HPM LAVA is a new predictive modeling software tool to assess the effectiveness of HPM weapons on electronic systems of interest for blue-on-red or red-on-blue engagements. This tool is being developed for the Naval Air Warfare Center-Weapons Division (NAWC-WD) at China Lake by TechFlow and the SURVICE Engineering Company under a Phase II Small Business Innovation Research (SBIR) contract. HPM LAVA plugs into the validated JREM tool for modeling propagation of RF energy in complicated environments. It then uses a host of statistical and deterministic cavity coupling algorithms to estimate the temporal and spectral characteristics of the HPM energy coupled into complicated enclosures. Finally, it leverages TechFlow’s advancements in predictive circuit effects, garnered through several AFRL, Office of Naval Research, and Defense Threat Reduction Agency-funded programs, to model and predict the response of complicated electronics to the incident HPM stimulus. This tool captures the state-of-the-art advances in predictive HPM effects modeling backed by robust experimental data.
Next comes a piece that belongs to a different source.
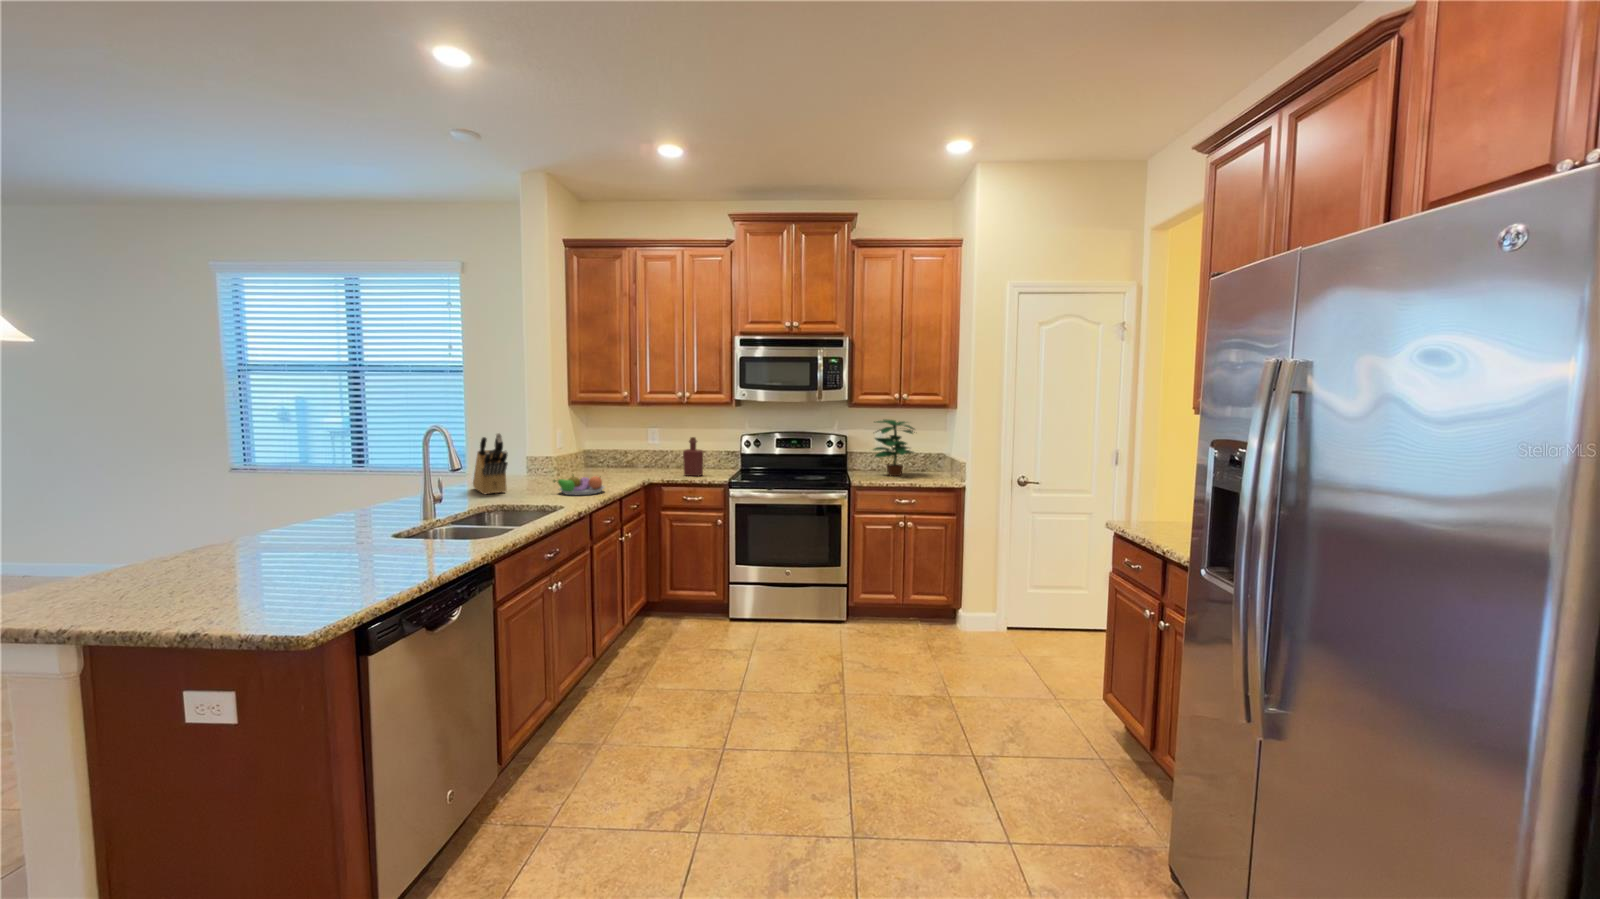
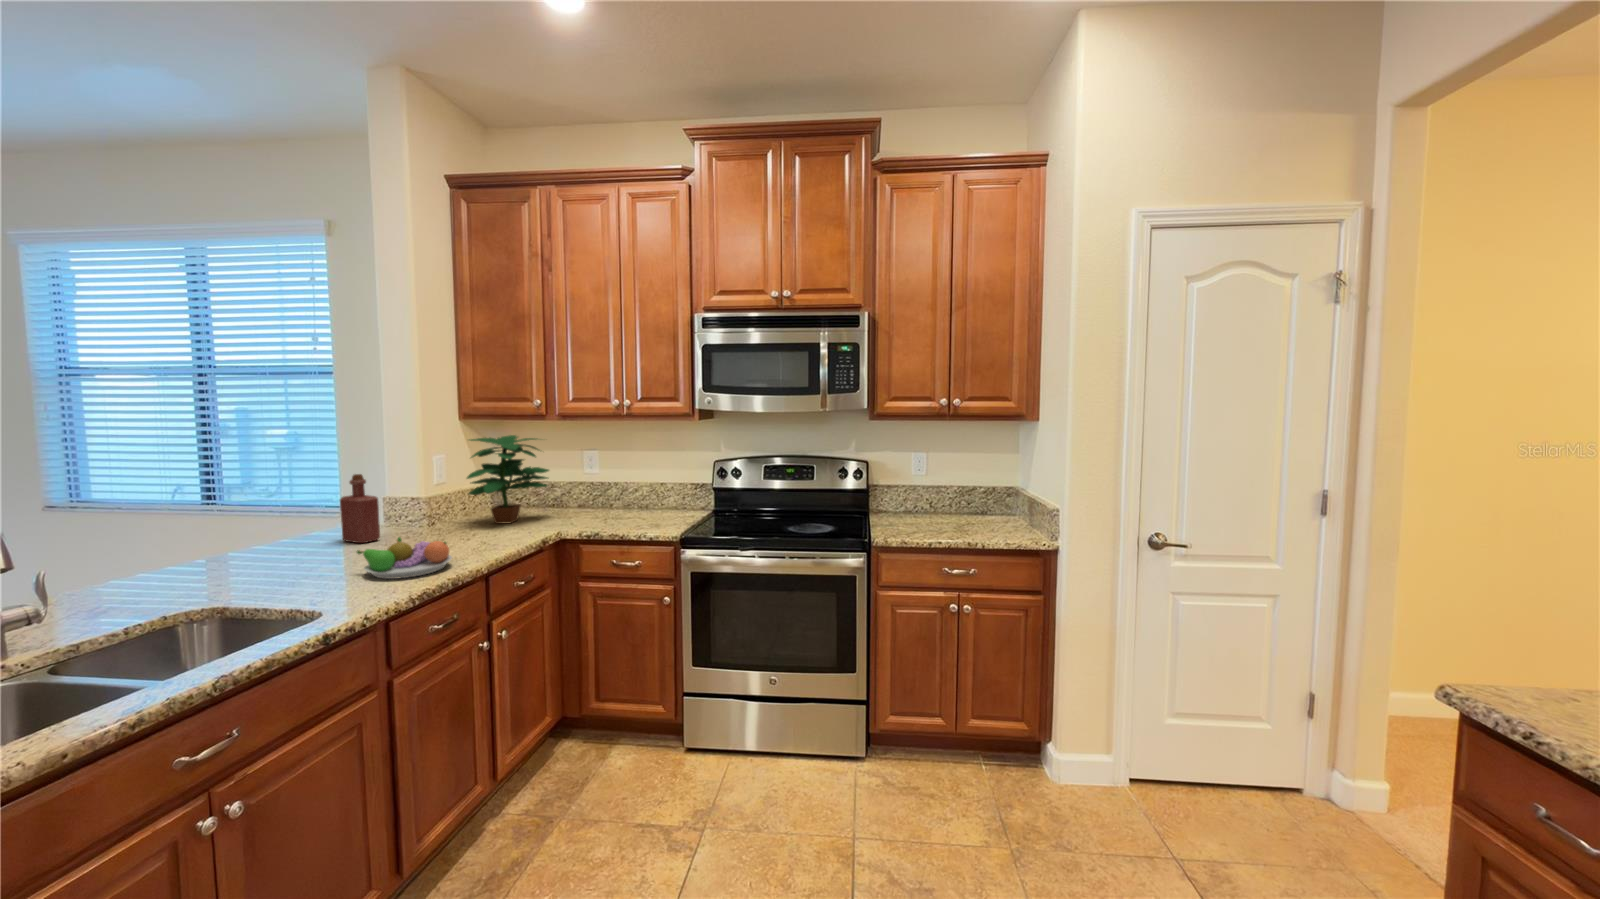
potted plant: present [874,420,914,476] -> present [467,435,549,524]
knife block: present [473,433,508,494] -> none [223,472,290,577]
bottle: present [683,437,703,476] -> present [340,474,380,543]

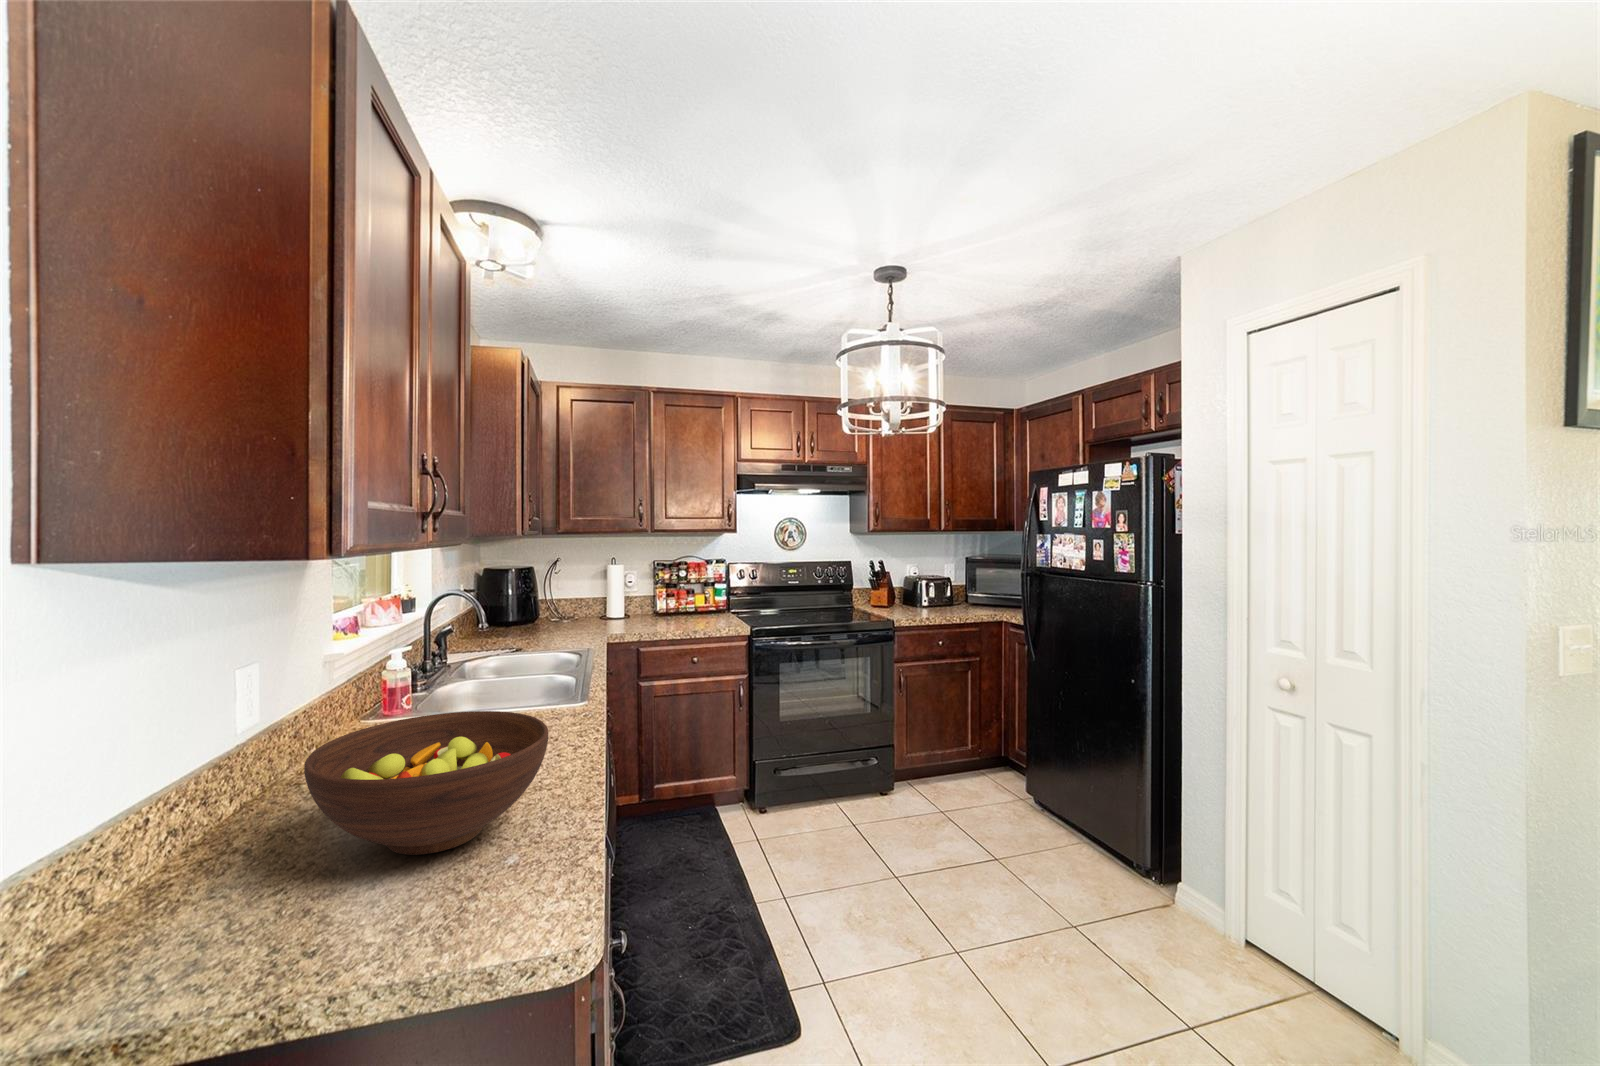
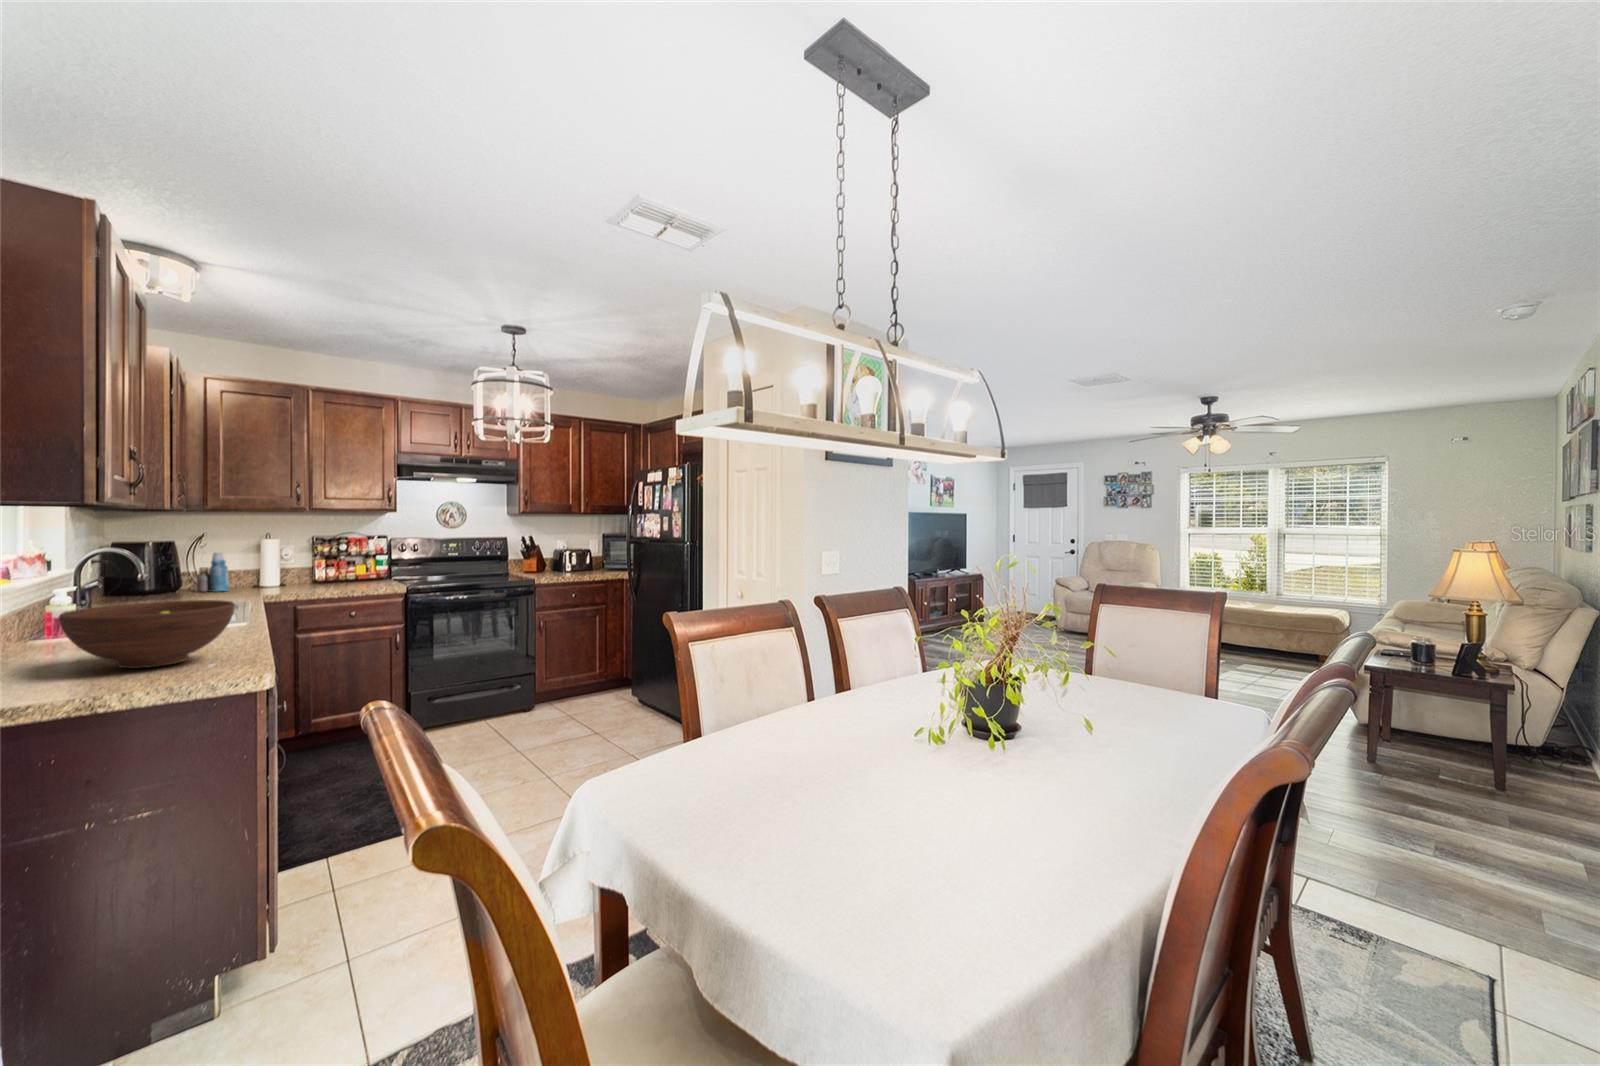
bottle: none [551,579,578,623] -> present [197,552,229,592]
With the ever-increasing use and development of HPM DEW technologies, the survivability/ lethality community’s interest in, and use of, HPM DEW engagement models are expected to continue to increase. As described herein, the most promising of the models in current use/development are (1) DREAM, a standalone model that can be used to estimate the probability of electronic upset or damage as a function of the HPM power density on the target and associated range; (2) JREM, the latest HPM engagement model, which contains the best features of RF-PROTEC and DREAM; and (3) HPM LAVA, a developmental model that has the potential to provide more realistic HPM coupling modeling.

(Note: The AFRL Model POCs for DREAM and JREAM are Messrs. Tim Clark and Charles Davis).

  1. O’Connor, Robert, Karen McLaughlin, and John Tatum. “DREAM Operator’s Manual.” SPARTA Corporation and the U.S. Army Research Laboratory, 1995.
  2. Davis, Charles, and John Tatum. “Joint RF Effects Model Short Course.” Presented at DE Systems Symposium, National Institute of Standards and Technology, Gaithersburg, MD, April 2012.